Questo "mistero" della fedeltà di Dio costituisce la speranza della storia. Certo, esso è contrastato da spinte di divisione e di sopraffazione, che lacerano l’umanità a causa del peccato e del conflitto di egoismi. La Chiesa è, nella storia, al servizio di questo "mistero" di benedizione per l’intera umanità. In questo mistero della fedeltà di Dio, la Chiesa assolve appieno la sua missione solo quando riflette in se stessa la luce di Cristo Signore, e così è di aiuto ai popoli del mondo sulla via della pace e dell’autentico progresso. Infatti resta sempre valida la parola di Dio rivelata per mezzo del profeta Isaia: "… le tenebre ricoprono la terra, / nebbia fitta avvolge le nazioni; / ma su di te risplende il Signore, la sua gloria appare su di te" (Is 60,2). Quanto il profeta annuncia a Gerusalemme, si compie nella Chiesa di Cristo: "Cammineranno i popoli alla tua luce, i re allo splendore del tuo sorgere" (Is 60,3).

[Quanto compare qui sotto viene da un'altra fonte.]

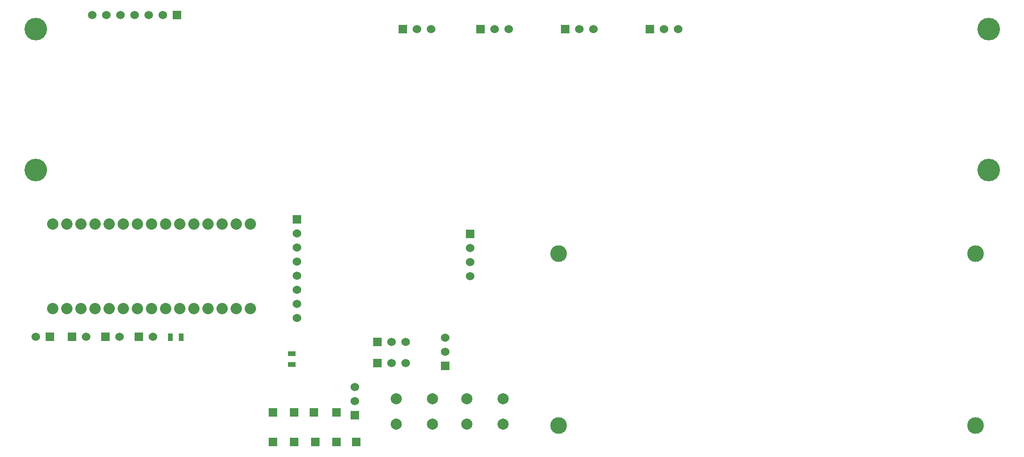
<source format=gts>
G04 (created by PCBNEW (2013-07-07 BZR 4022)-stable) date 2020-03-17 3:52:32 PM*
%MOIN*%
G04 Gerber Fmt 3.4, Leading zero omitted, Abs format*
%FSLAX34Y34*%
G01*
G70*
G90*
G04 APERTURE LIST*
%ADD10C,0.00590551*%
%ADD11C,0.0787402*%
%ADD12C,0.16*%
%ADD13R,0.055X0.035*%
%ADD14R,0.06X0.06*%
%ADD15C,0.06*%
%ADD16C,0.08*%
%ADD17C,0.11811*%
%ADD18R,0.035X0.055*%
G04 APERTURE END LIST*
G54D10*
G54D11*
X91551Y-51251D03*
X94110Y-51251D03*
X91551Y-53023D03*
X94110Y-53023D03*
X86551Y-51251D03*
X89110Y-51251D03*
X86551Y-53023D03*
X89110Y-53023D03*
G54D12*
X61000Y-25000D03*
X61000Y-35000D03*
X128500Y-25000D03*
X128500Y-35000D03*
G54D13*
X79133Y-48800D03*
X79133Y-48050D03*
G54D14*
X85200Y-48700D03*
G54D15*
X86200Y-48700D03*
X87200Y-48700D03*
G54D14*
X85200Y-47200D03*
G54D15*
X86200Y-47200D03*
X87200Y-47200D03*
G54D14*
X90000Y-48900D03*
G54D15*
X90000Y-47900D03*
X90000Y-46900D03*
G54D14*
X62000Y-46850D03*
G54D15*
X61000Y-46850D03*
G54D16*
X62200Y-38850D03*
X73200Y-38850D03*
X72200Y-38850D03*
X70200Y-38850D03*
X71200Y-38850D03*
X75200Y-38850D03*
X74200Y-38850D03*
X76200Y-38850D03*
X69200Y-38850D03*
X68200Y-38850D03*
X66200Y-38850D03*
X67200Y-38850D03*
X63200Y-38850D03*
X64200Y-38850D03*
X65200Y-38850D03*
X73200Y-44850D03*
X74200Y-44850D03*
X76200Y-44850D03*
X75200Y-44850D03*
X72200Y-44850D03*
X65200Y-44850D03*
X71200Y-44850D03*
X70200Y-44850D03*
X62200Y-44850D03*
X64200Y-44850D03*
X63200Y-44850D03*
X68200Y-44850D03*
X69200Y-44850D03*
X67200Y-44850D03*
X66200Y-44850D03*
G54D14*
X79500Y-38500D03*
G54D15*
X79500Y-39500D03*
X79500Y-40500D03*
X79500Y-41500D03*
X79500Y-42500D03*
X79500Y-43500D03*
X79500Y-44500D03*
X79500Y-45500D03*
G54D14*
X91780Y-39530D03*
G54D15*
X91780Y-40530D03*
X91780Y-41530D03*
X91780Y-42530D03*
G54D14*
X87000Y-25000D03*
G54D15*
X88000Y-25000D03*
X89000Y-25000D03*
G54D14*
X92500Y-25000D03*
G54D15*
X93500Y-25000D03*
X94500Y-25000D03*
G54D14*
X98500Y-25000D03*
G54D15*
X99500Y-25000D03*
X100500Y-25000D03*
G54D14*
X104500Y-25000D03*
G54D15*
X105500Y-25000D03*
X106500Y-25000D03*
G54D14*
X83600Y-52400D03*
G54D15*
X83600Y-51400D03*
X83600Y-50400D03*
G54D14*
X79300Y-54300D03*
X80800Y-54300D03*
X77800Y-52200D03*
X80700Y-52200D03*
X82300Y-52200D03*
X77800Y-54300D03*
X82300Y-54300D03*
X79300Y-52200D03*
X83700Y-54300D03*
X71000Y-24000D03*
G54D15*
X70000Y-24000D03*
X69000Y-24000D03*
X68000Y-24000D03*
X67000Y-24000D03*
X66000Y-24000D03*
X65000Y-24000D03*
G54D17*
X98031Y-40944D03*
X127559Y-40944D03*
X98031Y-53149D03*
X127559Y-53149D03*
G54D14*
X68297Y-46844D03*
G54D15*
X69297Y-46844D03*
G54D14*
X65935Y-46844D03*
G54D15*
X66935Y-46844D03*
G54D14*
X63573Y-46844D03*
G54D15*
X64573Y-46844D03*
G54D18*
X70555Y-46860D03*
X71305Y-46860D03*
M02*

</source>
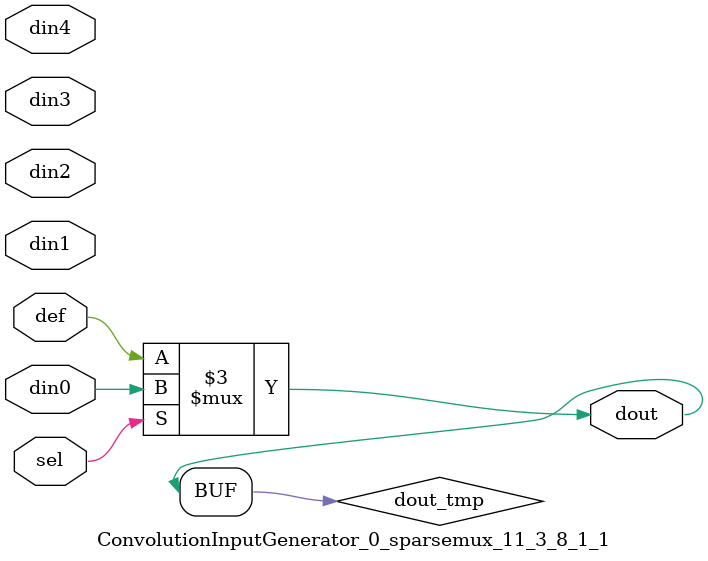
<source format=v>
`timescale 1ns / 1ps

module ConvolutionInputGenerator_0_sparsemux_11_3_8_1_1 (din0,din1,din2,din3,din4,def,sel,dout);

parameter din0_WIDTH = 1;

parameter din1_WIDTH = 1;

parameter din2_WIDTH = 1;

parameter din3_WIDTH = 1;

parameter din4_WIDTH = 1;

parameter def_WIDTH = 1;
parameter sel_WIDTH = 1;
parameter dout_WIDTH = 1;

parameter [sel_WIDTH-1:0] CASE0 = 1;

parameter [sel_WIDTH-1:0] CASE1 = 1;

parameter [sel_WIDTH-1:0] CASE2 = 1;

parameter [sel_WIDTH-1:0] CASE3 = 1;

parameter [sel_WIDTH-1:0] CASE4 = 1;

parameter ID = 1;
parameter NUM_STAGE = 1;



input [din0_WIDTH-1:0] din0;

input [din1_WIDTH-1:0] din1;

input [din2_WIDTH-1:0] din2;

input [din3_WIDTH-1:0] din3;

input [din4_WIDTH-1:0] din4;

input [def_WIDTH-1:0] def;
input [sel_WIDTH-1:0] sel;

output [dout_WIDTH-1:0] dout;



reg [dout_WIDTH-1:0] dout_tmp;

always @ (*) begin
case (sel)
    
    CASE0 : dout_tmp = din0;
    
    CASE1 : dout_tmp = din1;
    
    CASE2 : dout_tmp = din2;
    
    CASE3 : dout_tmp = din3;
    
    CASE4 : dout_tmp = din4;
    
    default : dout_tmp = def;
endcase
end


assign dout = dout_tmp;



endmodule

</source>
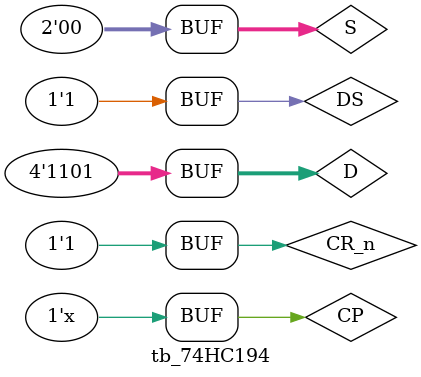
<source format=v>
`timescale 1ns/1ps
module tb_74HC194;
reg CP; initial CP = 'b0;
always #5 CP <= ~CP;

reg CR_n, DS;
reg [1:0] S;
wire [3:0] D = 4'b1101;
wire [3:0] Q;

initial begin
	CR_n = 'b0;      //asy clear enabla
	DS = 'b1;
	S = 'b0;
	#32 CR_n = 'b1;  //clear done
	#23 S = 2'b01;	 //right shift DS = 0 
	#4 DS = 'b0; 	 
	#30 S = 2'b10;   //left shift DS = 0 
	#50 S = 2'b11;	 //set data D = 4'b1101
	    DS = 1'b1;
	#23 S = 2'b01;   //right shift DS = 1 
	#10 S = 2'b10;	 //left shift DS = 1 
	#30 S = 2'b00;   //hold shifter (Q = 4'b0111)
end

S_74HC194 the_shifter(
//	input L,
	.S(S),	      		//?????S[1]:S1 S[0]:S0
	.CR_n(CR_n), .CP(CP),   //???????
	.DS(DS),       		//????DS[1]:Dsl DS[0]:Dsr
	.D(D),        		//????
	.Q(Q)    		//????
	);
endmodule 

</source>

Con Gesù Cristo la benedizione di Abramo si è estesa a tutti i popoli, alla Chiesa universale come nuovo Israele che accoglie nel suo seno l’intera umanità. Anche oggi, tuttavia, resta in molti sensi vero quanto diceva il profeta: "nebbia fitta avvolge le nazioni" e la nostra storia. Non si può dire infatti che la globalizzazione sia sinonimo di ordine mondiale, tutt’altro. I conflitti per la supremazia economica e l’accaparramento delle risorse energetiche, idriche e delle materie prime rendono difficile il lavoro di quanti, ad ogni livello, si sforzano di costruire un mondo giusto e solidale. C’è bisogno di una speranza più grande, che permetta di preferire il bene comune di tutti al lusso di pochi e alla miseria di molti. "Questa grande speranza può essere solo Dio … non un qualsiasi dio, ma quel Dio che possiede un volto umano" (n. 31): il Dio che si è manifestato nel Bambino di Betlemme e nel Crocifisso-Risorto. Se c’è una grande speranza, si può perseverare nella sobrietà. Se manca la vera speranza, si cerca la felicità nell’ebbrezza, nel superfluo, negli eccessi, e si rovina se stessi e il mondo. La moderazione non è allora solo una regola ascetica, ma anche una via di salvezza per l’umanità. È ormai evidente che soltanto adottando uno stile di vita sobrio, accompagnato dal serio impegno per un’equa distribuzione delle ricchezze, sarà possibile instaurare un ordine di sviluppo giusto e sostenibile. Per questo c’è bisogno di uomini che nutrano una grande speranza e possiedano perciò molto coraggio. Il coraggio dei Magi, che intrapresero un lungo viaggio seguendo una stella, e che seppero inginocchiarsi davanti ad un Bambino e offrirgli i loro doni preziosi. Abbiamo tutti bisogno di questo coraggio, ancorato a una salda speranza. Ce lo ottenga Maria, accompagnandoci nel nostro pellegrinaggio terreno con la sua materna protezione. Amen!